L'Etat est là dans l'une de ses fonctions essentielles : garantir cette continuité et préserver les chances de toutes les catégories sociales, et d'abord l'égalité d'accès aux services sociaux, indépendamment des évolutions politiques et des gouvernements...
Ce rôle de l'Etat, pour être conforté, doit s'appuyer sur un large consensus qui doit aller au-delà des clivages politiques. Ce consensus, ce projet de société, est possible sur le thème de la valorisation des ressources humaines et les programmes qui vont vous être présentés au cours de cette table ronde sont une illustration de ce que pourrait être cet engagement national.
Cet engagement doit aussi se retrouver du côté des donateurs qui appuient les programmes. Devant l'ampleur des moyens à mobiliser, une coordination accrue est indispensable et passe sans aucun doute par une répartition des rôles entre donateurs, par la mise en commun de certains moyens, par le financement de programmes, par des engagements sur le moyen terme, par la désignation de chef de file... Sans aucun doute, il y a là matière à réflexion et à réforme si nous voulons accroître notre efficacité. Nous pouvons y arriver si les pays industrialisés n'abordent pas ces questions avec le souci de gagner ou préserver des parts de marché ou les ressources naturelles qui leur font défaut.

## Consigne
Reproduisez fidèlement le segment du texte sur le rôle de l'État qui va de « Ce rôle de l'Etat, pour » jusqu'à « cet engagement national. ».

## Données extraites

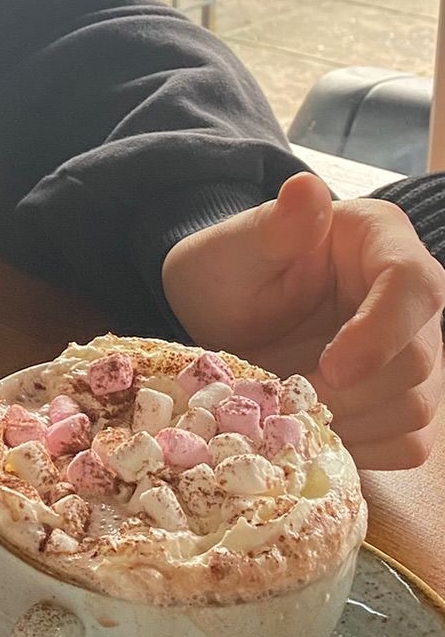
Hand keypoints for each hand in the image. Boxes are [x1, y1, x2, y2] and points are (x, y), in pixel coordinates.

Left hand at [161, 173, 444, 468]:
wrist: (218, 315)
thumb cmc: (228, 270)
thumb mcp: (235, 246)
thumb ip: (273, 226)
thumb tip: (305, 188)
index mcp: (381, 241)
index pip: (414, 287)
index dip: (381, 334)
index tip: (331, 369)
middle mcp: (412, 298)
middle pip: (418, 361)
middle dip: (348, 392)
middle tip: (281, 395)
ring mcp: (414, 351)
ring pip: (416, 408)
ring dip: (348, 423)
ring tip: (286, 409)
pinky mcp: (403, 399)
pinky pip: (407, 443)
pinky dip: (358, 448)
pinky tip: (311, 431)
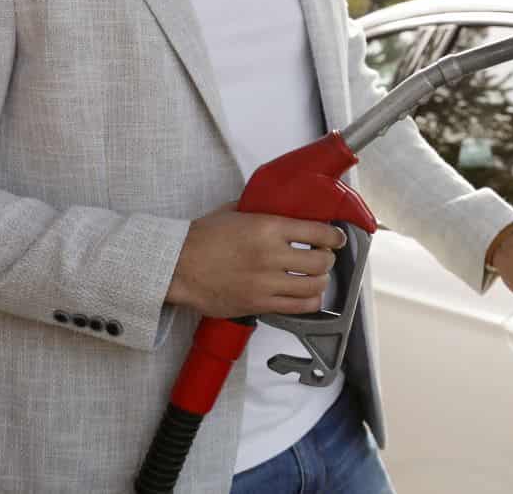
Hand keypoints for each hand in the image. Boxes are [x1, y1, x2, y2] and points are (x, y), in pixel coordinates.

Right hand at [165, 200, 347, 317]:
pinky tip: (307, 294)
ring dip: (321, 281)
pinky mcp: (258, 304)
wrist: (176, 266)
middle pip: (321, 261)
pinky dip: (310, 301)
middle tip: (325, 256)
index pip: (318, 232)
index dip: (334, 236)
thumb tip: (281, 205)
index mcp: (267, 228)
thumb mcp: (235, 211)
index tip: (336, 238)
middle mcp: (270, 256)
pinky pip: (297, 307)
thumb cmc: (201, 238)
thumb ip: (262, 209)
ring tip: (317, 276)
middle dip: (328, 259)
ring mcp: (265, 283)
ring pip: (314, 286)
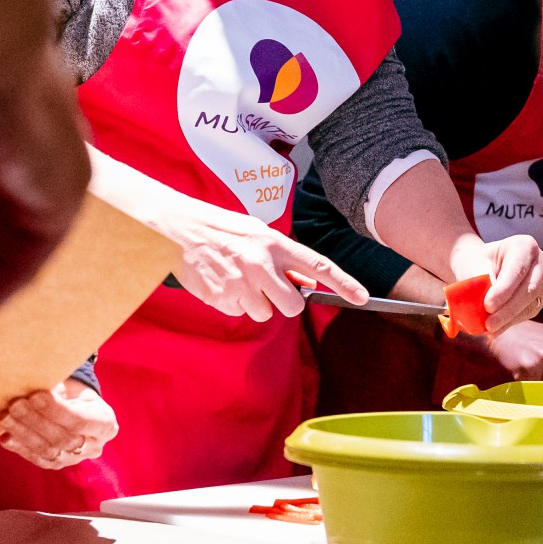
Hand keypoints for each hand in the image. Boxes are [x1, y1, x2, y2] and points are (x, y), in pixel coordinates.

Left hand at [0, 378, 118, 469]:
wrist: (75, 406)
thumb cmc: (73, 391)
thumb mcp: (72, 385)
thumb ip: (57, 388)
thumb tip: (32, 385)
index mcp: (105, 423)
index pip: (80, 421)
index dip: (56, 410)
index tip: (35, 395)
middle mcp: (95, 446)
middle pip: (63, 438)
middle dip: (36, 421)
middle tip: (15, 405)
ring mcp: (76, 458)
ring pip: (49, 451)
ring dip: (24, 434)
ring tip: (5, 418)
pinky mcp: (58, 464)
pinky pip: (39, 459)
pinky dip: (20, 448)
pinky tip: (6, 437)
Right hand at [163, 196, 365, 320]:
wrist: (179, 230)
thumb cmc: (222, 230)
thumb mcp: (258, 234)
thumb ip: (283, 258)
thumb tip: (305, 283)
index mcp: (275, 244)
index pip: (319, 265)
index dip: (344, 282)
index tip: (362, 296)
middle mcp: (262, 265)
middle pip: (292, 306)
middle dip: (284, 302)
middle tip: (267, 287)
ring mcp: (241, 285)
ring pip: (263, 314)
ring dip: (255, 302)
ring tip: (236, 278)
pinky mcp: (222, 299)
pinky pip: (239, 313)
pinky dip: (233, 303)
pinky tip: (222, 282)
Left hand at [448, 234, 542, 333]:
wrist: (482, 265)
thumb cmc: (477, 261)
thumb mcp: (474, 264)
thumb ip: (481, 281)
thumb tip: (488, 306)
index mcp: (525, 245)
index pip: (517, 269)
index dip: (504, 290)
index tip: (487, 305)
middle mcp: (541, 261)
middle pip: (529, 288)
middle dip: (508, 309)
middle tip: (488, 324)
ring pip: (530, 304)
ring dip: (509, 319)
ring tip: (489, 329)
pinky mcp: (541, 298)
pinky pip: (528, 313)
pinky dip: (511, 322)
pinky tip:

## Corrigé
Ce rôle de l'Etat, pour être conforté, doit s'appuyer sur un large consensus qui doit aller au-delà des clivages politiques. Ce consensus, ce projet de société, est possible sur le thème de la valorisation des ressources humaines et les programmes qui vont vous être présentés au cours de cette table ronde sont une illustration de ce que pourrait être cet engagement national.